Write explanatory note.
Components of Government budget.
The following are the components of a government budget:
a. Budget Receipt- Budget receipts refer to the estimated money receipts of the government during a particular fiscal year from all sources namely, tax non-tax and capital sources. These receipts imply the total cash inflow of the government during a fiscal year. Budget receipts can be further classified as- Revenue Receipts and Capital Receipts
i. Revenue receipts- These are those receipts of the government which neither creates any liability nor it creates any reduction in the assets of the government. These comprises of tax and non-tax receipts, duties and fines, interest and dividends receipts on government investments and assets
ii.

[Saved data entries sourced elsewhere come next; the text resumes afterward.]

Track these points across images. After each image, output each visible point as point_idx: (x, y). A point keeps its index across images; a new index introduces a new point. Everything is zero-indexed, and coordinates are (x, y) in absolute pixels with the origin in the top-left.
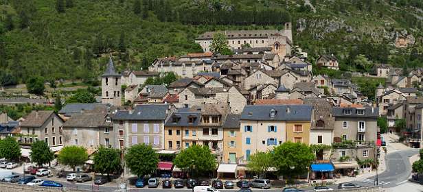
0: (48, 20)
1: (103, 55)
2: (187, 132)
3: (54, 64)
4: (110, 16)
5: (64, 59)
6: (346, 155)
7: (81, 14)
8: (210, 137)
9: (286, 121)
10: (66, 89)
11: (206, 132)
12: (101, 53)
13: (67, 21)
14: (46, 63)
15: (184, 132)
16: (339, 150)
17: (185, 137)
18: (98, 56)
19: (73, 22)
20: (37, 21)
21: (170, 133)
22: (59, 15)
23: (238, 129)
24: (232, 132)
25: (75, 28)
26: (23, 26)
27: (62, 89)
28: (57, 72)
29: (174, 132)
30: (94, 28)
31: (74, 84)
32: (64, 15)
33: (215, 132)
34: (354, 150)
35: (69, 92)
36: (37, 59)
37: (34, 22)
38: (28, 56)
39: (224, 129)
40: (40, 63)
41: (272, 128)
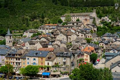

Capital receipts- These receipts refer to those receipts of the government, which cause a reduction in the government assets and also create a liability for the government.
b. Budget Expenditure- Budget expenditure refers to the estimated money expenditure by the government on various social, economic and political activities in the country during a particular financial year. The budget expenditure can also be classified on three bases:
i. On the basis of creation of assets and liabilities- On this basis, the budget expenditure is divided in two, revenue expenditure and capital expenditure.
ii. On the basis of planned and non-planned activities- On this basis, the budget expenditure is divided in two, plan expenditure and non-plan expenditure.
iii. On the basis of development and non-developmental activities- On this basis, the budget expenditure is divided in two, deveopment expenditure and non-development expenditure.